### 数据条目
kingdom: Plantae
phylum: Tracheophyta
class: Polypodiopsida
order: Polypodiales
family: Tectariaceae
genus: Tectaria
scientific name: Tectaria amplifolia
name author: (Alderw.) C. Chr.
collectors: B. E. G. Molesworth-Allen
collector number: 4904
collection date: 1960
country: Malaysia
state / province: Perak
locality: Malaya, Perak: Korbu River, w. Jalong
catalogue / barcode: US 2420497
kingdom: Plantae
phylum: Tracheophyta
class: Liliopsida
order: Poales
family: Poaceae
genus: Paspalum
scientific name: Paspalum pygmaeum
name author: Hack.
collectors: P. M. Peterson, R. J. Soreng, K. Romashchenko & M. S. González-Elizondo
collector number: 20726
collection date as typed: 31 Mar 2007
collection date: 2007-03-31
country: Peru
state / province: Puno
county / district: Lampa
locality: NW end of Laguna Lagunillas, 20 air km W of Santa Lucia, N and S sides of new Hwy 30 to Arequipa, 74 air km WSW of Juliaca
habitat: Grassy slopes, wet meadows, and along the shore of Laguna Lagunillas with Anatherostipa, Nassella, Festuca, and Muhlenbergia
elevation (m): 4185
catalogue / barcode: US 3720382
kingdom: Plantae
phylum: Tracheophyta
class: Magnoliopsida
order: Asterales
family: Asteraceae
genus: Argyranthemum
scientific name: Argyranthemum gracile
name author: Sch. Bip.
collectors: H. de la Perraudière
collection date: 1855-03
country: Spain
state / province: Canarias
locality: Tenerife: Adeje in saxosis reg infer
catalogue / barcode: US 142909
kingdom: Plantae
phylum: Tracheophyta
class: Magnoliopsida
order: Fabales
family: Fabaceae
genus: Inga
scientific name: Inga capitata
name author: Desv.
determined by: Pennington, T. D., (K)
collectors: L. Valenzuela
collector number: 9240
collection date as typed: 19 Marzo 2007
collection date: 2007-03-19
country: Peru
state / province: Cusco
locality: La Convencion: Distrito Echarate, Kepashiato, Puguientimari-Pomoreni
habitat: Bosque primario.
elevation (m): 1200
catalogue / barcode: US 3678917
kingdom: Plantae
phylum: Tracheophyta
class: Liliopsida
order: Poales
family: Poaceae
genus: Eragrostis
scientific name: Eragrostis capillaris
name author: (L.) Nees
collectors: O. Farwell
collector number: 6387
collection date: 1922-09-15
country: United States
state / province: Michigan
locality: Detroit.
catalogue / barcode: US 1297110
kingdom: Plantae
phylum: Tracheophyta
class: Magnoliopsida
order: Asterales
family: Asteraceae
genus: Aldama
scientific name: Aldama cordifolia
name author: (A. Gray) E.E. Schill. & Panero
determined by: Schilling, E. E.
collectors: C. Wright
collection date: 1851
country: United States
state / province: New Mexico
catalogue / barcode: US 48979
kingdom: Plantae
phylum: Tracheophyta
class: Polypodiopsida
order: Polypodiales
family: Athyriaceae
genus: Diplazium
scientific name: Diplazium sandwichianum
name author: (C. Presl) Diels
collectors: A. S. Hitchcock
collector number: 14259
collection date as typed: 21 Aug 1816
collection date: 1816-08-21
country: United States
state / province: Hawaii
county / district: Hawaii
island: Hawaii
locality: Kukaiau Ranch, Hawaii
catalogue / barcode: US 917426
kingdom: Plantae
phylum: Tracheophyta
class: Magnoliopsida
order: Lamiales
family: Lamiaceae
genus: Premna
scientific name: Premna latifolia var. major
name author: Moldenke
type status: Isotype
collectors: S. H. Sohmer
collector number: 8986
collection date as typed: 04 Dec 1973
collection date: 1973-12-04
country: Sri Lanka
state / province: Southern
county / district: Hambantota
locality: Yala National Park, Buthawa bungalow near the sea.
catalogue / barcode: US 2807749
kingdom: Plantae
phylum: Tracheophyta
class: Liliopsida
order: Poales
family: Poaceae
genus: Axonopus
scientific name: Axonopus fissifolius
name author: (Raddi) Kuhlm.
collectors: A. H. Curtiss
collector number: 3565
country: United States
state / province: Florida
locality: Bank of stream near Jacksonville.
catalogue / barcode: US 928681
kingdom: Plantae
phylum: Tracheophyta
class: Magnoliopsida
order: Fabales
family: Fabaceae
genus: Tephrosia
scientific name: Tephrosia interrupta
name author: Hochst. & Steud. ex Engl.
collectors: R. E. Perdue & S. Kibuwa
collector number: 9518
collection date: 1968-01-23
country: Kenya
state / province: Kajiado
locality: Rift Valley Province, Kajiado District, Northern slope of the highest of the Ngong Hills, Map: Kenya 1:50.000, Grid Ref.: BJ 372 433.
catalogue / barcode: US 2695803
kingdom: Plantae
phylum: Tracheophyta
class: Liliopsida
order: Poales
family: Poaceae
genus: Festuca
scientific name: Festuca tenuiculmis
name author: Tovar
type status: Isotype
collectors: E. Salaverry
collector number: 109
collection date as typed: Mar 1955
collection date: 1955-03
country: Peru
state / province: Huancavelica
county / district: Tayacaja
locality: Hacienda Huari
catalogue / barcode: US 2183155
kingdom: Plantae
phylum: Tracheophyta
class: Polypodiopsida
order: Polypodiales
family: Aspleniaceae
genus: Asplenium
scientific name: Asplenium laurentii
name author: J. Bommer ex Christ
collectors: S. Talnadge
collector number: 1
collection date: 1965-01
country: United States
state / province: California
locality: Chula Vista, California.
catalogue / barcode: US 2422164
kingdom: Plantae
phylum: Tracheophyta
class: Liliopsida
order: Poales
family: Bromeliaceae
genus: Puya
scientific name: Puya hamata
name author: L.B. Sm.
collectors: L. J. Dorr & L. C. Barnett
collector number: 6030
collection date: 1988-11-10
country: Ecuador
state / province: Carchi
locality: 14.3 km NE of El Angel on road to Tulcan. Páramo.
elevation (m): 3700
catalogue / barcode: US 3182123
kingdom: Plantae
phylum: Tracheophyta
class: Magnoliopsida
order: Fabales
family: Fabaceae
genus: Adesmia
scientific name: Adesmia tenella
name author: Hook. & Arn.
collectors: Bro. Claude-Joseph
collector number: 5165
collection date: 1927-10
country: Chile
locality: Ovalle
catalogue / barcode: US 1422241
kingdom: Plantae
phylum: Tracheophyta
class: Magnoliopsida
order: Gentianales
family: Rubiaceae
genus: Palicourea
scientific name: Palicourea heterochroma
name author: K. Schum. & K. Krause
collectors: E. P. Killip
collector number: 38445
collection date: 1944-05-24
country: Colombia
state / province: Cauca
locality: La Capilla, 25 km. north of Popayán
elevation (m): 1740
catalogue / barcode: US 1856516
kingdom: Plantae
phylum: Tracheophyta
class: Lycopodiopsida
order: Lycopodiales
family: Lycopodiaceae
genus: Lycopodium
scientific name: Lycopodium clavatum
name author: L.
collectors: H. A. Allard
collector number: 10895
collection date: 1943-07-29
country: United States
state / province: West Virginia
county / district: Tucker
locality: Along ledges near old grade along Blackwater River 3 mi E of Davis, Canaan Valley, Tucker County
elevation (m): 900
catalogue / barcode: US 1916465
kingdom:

### 任务说明
请把上方从含有“state / province: Canarias”的那一行到含有“state / province: Cusco”的那一行原样重写一遍，首尾两行都要包括在内。

### 输出如下
state / province: Canarias
locality: Tenerife: Adeje in saxosis reg infer
catalogue / barcode: US 142909
kingdom: Plantae
phylum: Tracheophyta
class: Magnoliopsida
order: Fabales
family: Fabaceae
genus: Inga
scientific name: Inga capitata
name author: Desv.
determined by: Pennington, T. D., (K)
collectors: L. Valenzuela
collector number: 9240
collection date as typed: 19 Marzo 2007
collection date: 2007-03-19
country: Peru
state / province: Cusco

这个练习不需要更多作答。